RECORDS PROVIDED:
********************

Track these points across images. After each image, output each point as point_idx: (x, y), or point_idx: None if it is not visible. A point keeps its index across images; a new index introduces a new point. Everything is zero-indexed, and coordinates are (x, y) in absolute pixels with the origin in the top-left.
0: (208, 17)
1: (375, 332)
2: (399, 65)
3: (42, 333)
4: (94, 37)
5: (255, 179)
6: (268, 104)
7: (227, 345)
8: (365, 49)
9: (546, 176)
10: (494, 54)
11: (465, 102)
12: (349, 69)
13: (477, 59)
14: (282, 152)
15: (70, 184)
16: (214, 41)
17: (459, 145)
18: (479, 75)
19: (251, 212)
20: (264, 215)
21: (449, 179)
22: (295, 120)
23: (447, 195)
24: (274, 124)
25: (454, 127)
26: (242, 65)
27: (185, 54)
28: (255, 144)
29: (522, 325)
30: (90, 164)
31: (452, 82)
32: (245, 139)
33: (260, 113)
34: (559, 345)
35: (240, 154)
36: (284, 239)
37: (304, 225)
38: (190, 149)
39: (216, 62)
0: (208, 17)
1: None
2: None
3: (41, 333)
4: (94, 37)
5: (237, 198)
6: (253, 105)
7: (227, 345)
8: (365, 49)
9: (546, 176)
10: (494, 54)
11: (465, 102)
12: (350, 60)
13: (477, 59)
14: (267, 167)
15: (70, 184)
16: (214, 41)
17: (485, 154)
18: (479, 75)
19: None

********************

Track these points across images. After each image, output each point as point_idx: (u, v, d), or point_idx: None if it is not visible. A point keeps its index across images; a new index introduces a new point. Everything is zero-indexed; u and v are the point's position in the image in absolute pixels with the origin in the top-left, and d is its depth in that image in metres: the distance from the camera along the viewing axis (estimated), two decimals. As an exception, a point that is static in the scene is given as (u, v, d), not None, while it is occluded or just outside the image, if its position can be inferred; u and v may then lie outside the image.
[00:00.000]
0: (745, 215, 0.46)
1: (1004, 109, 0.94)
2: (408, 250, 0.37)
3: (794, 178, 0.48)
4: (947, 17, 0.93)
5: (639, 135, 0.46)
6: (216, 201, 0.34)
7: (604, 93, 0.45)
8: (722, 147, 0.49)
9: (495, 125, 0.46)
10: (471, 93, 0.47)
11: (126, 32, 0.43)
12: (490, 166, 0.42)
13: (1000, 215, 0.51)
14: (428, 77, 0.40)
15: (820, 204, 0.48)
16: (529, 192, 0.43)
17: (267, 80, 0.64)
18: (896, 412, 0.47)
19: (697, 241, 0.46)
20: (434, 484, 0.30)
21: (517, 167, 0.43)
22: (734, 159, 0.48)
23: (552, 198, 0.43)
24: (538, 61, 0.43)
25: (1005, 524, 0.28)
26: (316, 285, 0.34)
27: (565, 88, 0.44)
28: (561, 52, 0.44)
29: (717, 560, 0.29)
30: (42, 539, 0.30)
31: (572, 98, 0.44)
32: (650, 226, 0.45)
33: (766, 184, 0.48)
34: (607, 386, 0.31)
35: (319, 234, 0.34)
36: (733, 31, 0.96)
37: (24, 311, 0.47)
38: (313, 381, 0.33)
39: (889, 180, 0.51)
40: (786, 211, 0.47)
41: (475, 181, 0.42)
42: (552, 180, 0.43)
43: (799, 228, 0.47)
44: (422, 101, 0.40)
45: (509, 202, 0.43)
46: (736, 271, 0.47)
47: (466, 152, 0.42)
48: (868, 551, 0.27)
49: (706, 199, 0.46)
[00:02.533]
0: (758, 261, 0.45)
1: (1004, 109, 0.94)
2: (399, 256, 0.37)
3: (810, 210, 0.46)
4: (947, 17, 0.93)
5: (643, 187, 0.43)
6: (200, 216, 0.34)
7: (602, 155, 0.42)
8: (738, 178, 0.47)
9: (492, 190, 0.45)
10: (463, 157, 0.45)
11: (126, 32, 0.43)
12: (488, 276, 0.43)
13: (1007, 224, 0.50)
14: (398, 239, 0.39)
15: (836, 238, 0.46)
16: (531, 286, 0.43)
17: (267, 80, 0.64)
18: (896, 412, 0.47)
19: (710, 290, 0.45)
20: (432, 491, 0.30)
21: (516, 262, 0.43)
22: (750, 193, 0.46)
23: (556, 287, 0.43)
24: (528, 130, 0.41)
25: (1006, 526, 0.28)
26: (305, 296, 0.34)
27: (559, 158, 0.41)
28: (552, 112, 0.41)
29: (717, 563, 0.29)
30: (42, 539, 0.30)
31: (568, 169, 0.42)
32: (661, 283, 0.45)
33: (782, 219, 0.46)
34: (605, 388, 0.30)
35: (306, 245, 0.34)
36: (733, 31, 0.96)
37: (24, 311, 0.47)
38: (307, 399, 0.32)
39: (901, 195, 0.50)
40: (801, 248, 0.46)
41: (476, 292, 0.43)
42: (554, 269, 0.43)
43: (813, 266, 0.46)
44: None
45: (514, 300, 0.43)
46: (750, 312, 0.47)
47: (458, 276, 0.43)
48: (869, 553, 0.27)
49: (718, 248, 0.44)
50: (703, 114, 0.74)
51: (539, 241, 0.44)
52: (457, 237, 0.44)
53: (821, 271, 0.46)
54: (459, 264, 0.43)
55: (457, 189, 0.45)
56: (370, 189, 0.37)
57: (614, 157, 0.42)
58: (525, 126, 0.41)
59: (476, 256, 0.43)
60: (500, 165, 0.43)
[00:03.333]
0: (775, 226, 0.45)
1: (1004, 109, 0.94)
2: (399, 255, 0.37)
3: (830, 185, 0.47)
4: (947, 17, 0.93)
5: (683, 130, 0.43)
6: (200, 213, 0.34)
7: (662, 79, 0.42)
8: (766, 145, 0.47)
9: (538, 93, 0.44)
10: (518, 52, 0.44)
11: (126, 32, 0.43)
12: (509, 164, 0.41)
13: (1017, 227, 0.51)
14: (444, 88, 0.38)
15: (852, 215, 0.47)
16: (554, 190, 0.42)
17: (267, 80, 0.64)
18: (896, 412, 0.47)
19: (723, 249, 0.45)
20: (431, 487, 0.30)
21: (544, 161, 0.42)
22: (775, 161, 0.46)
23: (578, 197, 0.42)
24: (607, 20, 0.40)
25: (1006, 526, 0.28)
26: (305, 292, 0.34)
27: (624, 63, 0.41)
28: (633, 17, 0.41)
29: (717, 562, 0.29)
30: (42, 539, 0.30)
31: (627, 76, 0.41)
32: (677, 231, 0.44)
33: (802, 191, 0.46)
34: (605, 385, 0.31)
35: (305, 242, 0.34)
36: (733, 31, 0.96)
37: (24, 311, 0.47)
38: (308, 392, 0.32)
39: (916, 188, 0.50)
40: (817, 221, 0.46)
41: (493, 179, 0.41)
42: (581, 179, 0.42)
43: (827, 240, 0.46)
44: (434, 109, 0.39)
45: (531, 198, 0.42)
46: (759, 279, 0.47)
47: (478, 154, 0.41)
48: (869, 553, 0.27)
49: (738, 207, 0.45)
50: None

********************

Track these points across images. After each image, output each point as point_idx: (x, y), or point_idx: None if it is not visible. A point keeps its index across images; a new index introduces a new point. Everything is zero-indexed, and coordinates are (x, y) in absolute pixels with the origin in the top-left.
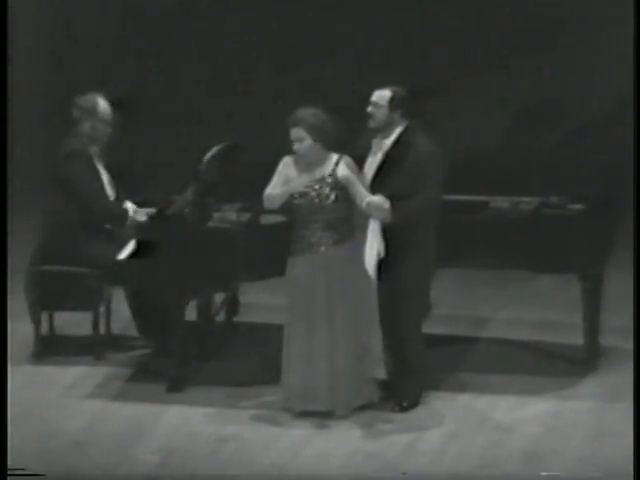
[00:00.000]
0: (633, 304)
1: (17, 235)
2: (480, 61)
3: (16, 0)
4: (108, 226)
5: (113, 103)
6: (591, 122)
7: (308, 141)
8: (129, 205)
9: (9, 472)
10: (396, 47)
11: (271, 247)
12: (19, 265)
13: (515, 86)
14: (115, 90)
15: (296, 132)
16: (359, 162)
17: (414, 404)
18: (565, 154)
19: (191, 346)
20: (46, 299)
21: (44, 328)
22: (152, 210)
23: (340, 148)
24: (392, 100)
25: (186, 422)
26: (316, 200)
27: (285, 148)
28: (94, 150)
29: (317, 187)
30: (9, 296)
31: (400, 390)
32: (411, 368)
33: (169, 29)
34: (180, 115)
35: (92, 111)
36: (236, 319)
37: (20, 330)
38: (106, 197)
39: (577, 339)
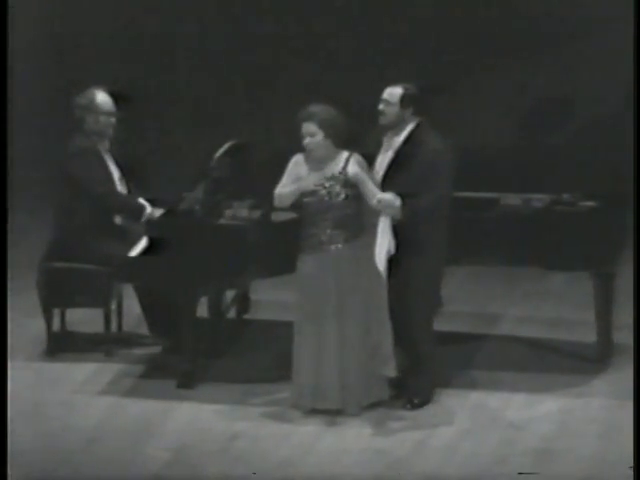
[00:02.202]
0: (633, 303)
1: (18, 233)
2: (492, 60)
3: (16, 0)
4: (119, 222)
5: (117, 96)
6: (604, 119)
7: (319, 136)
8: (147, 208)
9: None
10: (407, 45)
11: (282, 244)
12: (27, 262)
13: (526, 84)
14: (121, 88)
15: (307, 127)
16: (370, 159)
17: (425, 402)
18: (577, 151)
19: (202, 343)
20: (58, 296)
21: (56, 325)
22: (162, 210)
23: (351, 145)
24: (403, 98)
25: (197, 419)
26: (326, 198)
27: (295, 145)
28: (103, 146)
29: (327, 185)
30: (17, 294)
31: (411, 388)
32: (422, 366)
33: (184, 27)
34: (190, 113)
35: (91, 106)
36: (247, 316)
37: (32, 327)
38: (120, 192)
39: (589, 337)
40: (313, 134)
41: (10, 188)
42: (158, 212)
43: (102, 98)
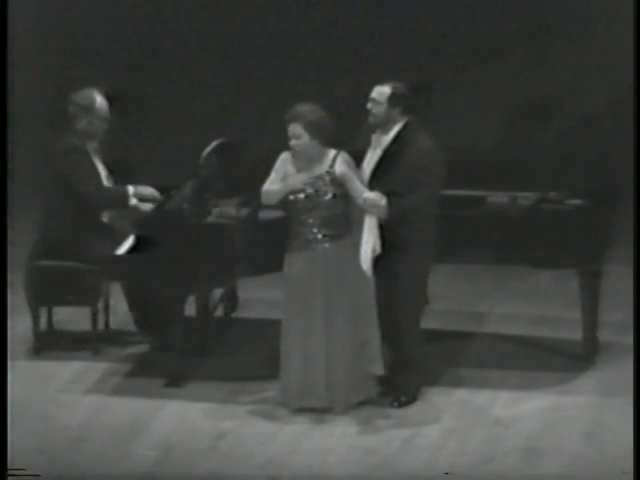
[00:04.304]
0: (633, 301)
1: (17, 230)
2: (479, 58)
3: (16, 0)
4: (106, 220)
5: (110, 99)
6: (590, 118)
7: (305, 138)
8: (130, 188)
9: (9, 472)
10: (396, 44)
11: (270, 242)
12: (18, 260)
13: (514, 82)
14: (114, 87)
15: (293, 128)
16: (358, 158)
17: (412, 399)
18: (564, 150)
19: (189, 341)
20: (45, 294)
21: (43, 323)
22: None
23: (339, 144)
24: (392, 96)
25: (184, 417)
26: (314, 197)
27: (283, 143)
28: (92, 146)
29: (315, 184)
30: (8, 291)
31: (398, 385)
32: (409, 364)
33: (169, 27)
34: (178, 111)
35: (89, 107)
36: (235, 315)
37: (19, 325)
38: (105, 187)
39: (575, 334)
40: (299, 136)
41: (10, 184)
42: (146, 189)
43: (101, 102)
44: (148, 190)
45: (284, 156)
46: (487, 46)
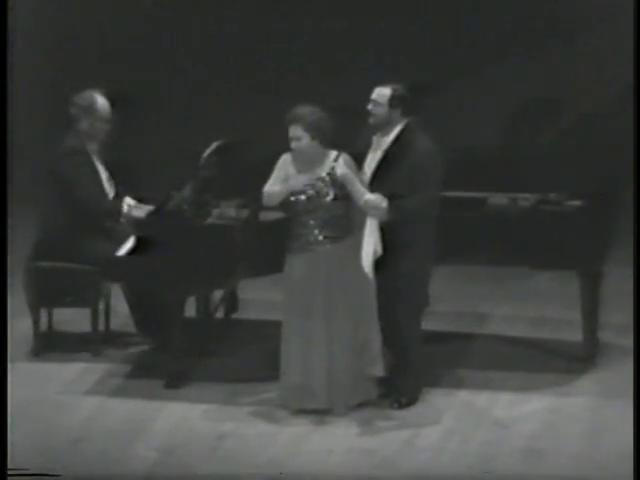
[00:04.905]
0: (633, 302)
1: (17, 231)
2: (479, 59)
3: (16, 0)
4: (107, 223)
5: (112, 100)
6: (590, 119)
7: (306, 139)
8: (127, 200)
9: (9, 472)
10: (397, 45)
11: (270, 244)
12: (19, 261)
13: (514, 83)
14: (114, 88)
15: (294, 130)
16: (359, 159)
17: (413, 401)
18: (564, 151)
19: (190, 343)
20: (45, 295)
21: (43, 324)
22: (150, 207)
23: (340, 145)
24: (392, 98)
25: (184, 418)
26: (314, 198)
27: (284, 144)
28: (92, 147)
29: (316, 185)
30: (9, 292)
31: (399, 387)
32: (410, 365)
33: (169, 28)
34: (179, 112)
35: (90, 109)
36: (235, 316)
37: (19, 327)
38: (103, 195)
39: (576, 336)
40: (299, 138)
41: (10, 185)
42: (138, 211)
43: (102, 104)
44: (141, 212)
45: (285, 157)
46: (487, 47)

********************

TASK DETAILS: For this task, write out exactly the lines of the entries above, starting at the line with "3: (794, 178, 0.48)" and ending at the line with "22: (734, 159, 0.48)", both included, and no others.

TASK ANSWER:
3: (794, 178, 0.48)
4: (947, 17, 0.93)
5: (639, 135, 0.46)
6: (216, 201, 0.34)
7: (604, 93, 0.45)
8: (722, 147, 0.49)
9: (495, 125, 0.46)
10: (471, 93, 0.47)
11: (126, 32, 0.43)
12: (490, 166, 0.42)
13: (1000, 215, 0.51)
14: (428, 77, 0.40)
15: (820, 204, 0.48)
16: (529, 192, 0.43)
17: (267, 80, 0.64)
18: (896, 412, 0.47)
19: (697, 241, 0.46)
20: (434, 484, 0.30)
21: (517, 167, 0.43)
22: (734, 159, 0.48)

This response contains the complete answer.